2. The method of claim 1, wherein when the handle is rotated in the first rotational direction from the first position that is below center to the second position that is above center, gravity aids in retaining the handle in the second position.

3. The method of claim 2, wherein the handle is weighted to aid in retaining the handle in the second position.

4. The method of claim 1, wherein when the flap is rotated from the first location that is below center to the second location that is above center, gravity aids in retaining the flap in the second position.

5. The method of claim 1, when the flap is rotated from the first location that is below center to the second location, a stop is engaged that prevents further rotation.

6. The method of claim 1 and further comprising locating a stiffing member within the flexible connecting member to aid in transferring the torsional force from the handle to the flap.
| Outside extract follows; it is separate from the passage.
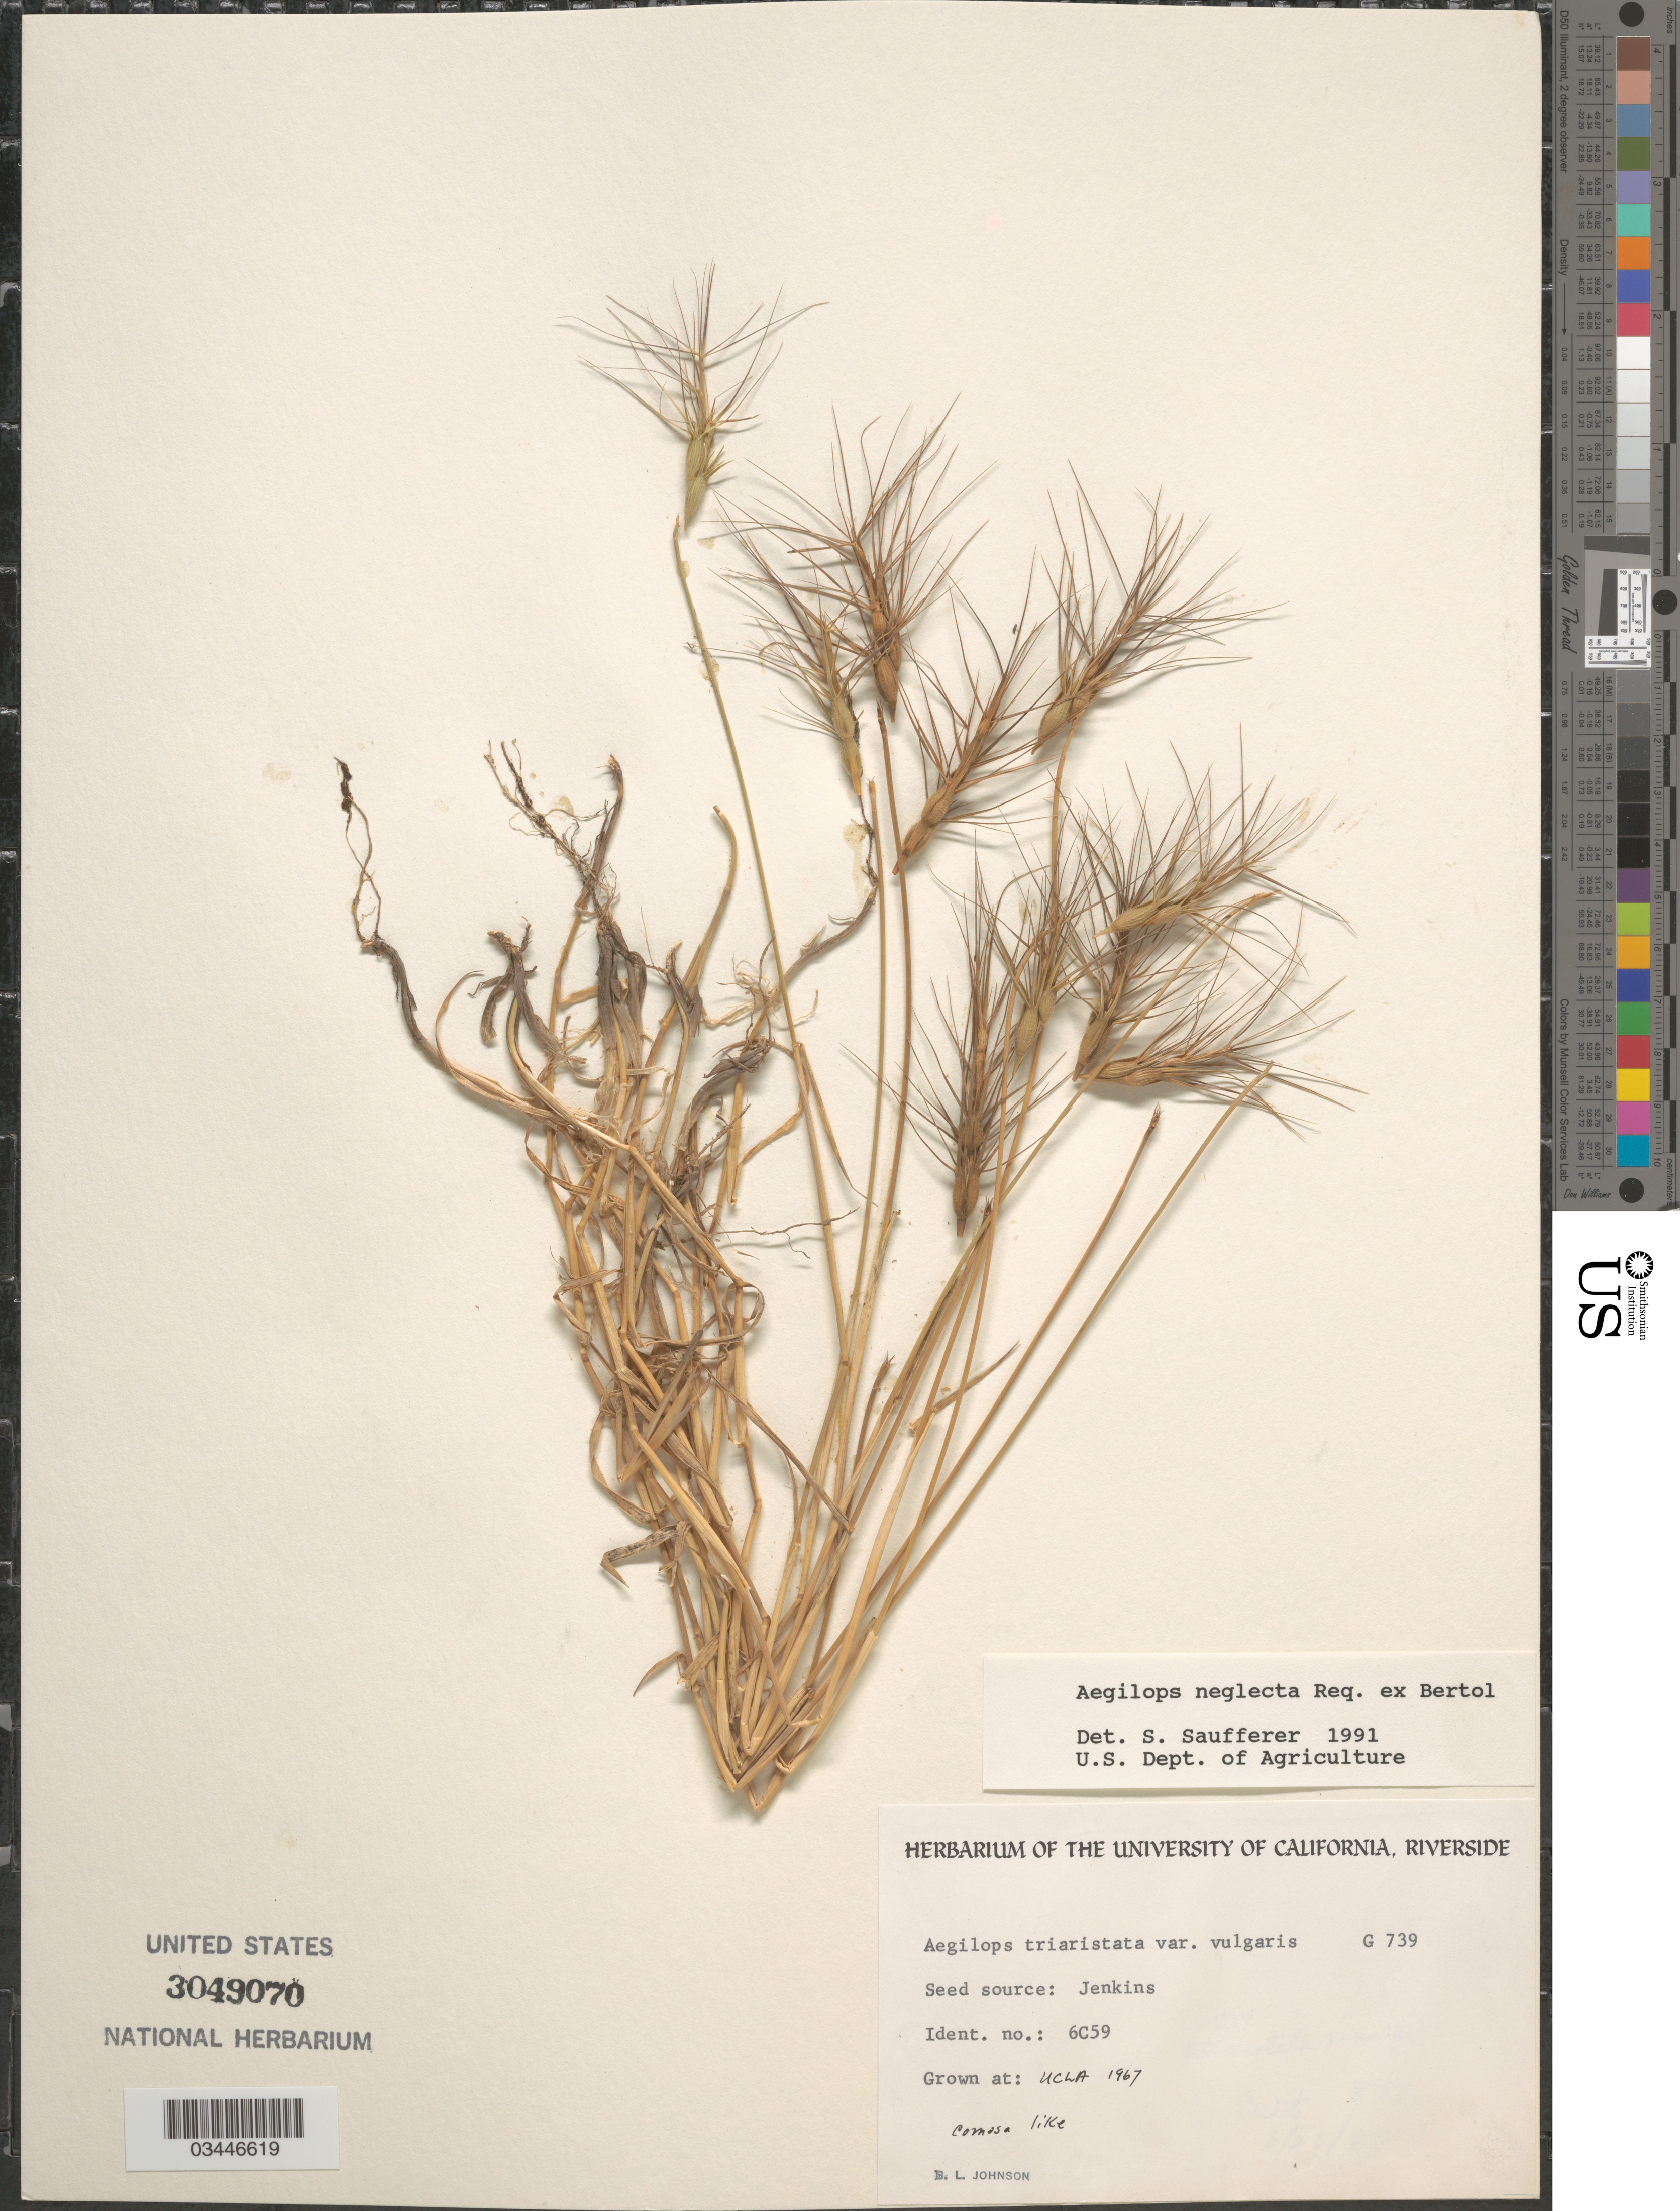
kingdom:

7. The method of claim 1, wherein the flexible connecting member comprises a hydraulic hose.

8. The method of claim 6, wherein the stiffening member comprises a polyethylene tube.

9. The method of claim 6, wherein the stiffening member comprises a metal wire.

10. The method of claim 1, wherein the flap rotates from the first location to the second location about a stationary shaft.

11. A method for controlling the discharge of clippings from a chute in a mowing deck of a rotary lawn mower, the method comprising: providing the rotary mower with a flap pivotally attached to a mowing deck, a handle attached to the rotary move a distance behind the mower deck in a direction of forward travel of the rotary lawn mower and a flexible connecting member having a first end fixedly secured to the flap and a second end non-rotatably secured to the handle; andapplying manual force to the handle in a first rotational direction to rotate the handle from a first position to a second position such that a torsional force is applied to the flap through the connecting member resulting in the flap being rotatably lowered from a first location located above the chute such that the flap does not interfere with the discharge of the clippings from the chute to a second location proximate an outlet of the chute to prevent the discharge of clippings.

12. The method of claim 11, wherein when the handle is rotated from the first position that is above center to the second position that is below center, gravity aids in retaining the handle in the second position.

13. The method of claim 12, wherein the handle is weighted to aid in retaining the handle in the second position.

14. The method of claim 11, wherein when the flap is rotated from the first location that is above center to the second location that is below center, gravity aids in retaining the flap in the second position.

15. The method of claim 11, when the flap is in the first location that is above center a stop is engaged that prevents further rotation away from the chute.

16. The method of claim 11 and further comprising locating a stiffing member within the flexible connecting member to aid in transferring the torsional force from the handle to the flap.

17. The method of claim 11, wherein the flexible connecting member comprises a hydraulic hose.

18. The method of claim 16, wherein the stiffening member comprises a polyethylene tube.

19. The method of claim 16, wherein the stiffening member comprises a metal wire.

20. The method of claim 11, wherein the flap rotates from the first location to the second location about a stationary shaft.